Facing a myriad of its own seemingly insurmountable problems and challenges, it is difficult to imagine the SAPS listing accusations of torture by the Mugabe regime as a priority, notwithstanding the Constitutional Court’s ruling and South Africa’s obligation under the Rome Statute.

It is not only a matter of capacity, which is in short supply, to investigate such a complex case, but there is also the cost factor. Past examples have shown that similar cases have been notoriously complex, slow and expensive, with a slim chance of success.

But most importantly, the question that needs to be answered is whether the political will exists to execute the court ruling. An effective investigation of this nature requires serious political will and many commentators agree this simply does not exist.

With the Zuma administration preferring, in general, a policy of non-interference in the internal affairs of other countries and with South Africa’s relations with Zimbabwe still defined by the so-called quiet diplomacy, it is most unlikely that much pressure, if any, will be placed on the SAPS.

The ruling of the Constitutional Court presented the South African government with a rare opportunity to regain some of the moral leadership lost by persisting with a policy long after it has proved its ineffectiveness.

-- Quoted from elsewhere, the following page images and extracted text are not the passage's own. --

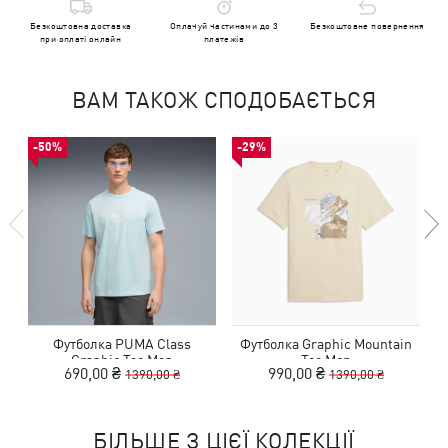
Безкоштовна доставка
Оплачуй частинами до 3
Безкоштовне повернення
при оплаті онлайн
платежів
ВАМ ТАКОЖ СПОДОБАЄТЬСЯ
-50%
-29%
Футболка PUMA Class
Футболка Graphic Mountain
Graphic Tee Men
Tee Men
690,00 ₴
990,00 ₴
1390,00 ₴
1390,00 ₴
БІЛЬШЕ З ЦІЄЇ КОЛЕКЦІЇ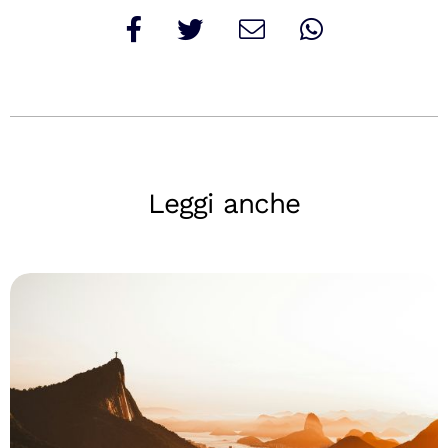
Leggi anche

Writing in Daily Maverick Simon Allison comes to the conclusion that, “Perhaps the most significant practical outcome is that the decision (by the Constitutional Court) establishes South Africa as hostile territory for perpetrators of crimes against humanity, genocide and war crimes. Regardless of the executive’s approach, South African courts have proved that they can and will live up to their responsibilities in this regard ...”

In the two cases regarding Zimbabwe, the courts in South Africa have ruled in favour of justice. Now it is for the South African government to show courage and political will in the name of justice for the long-suffering people in that country.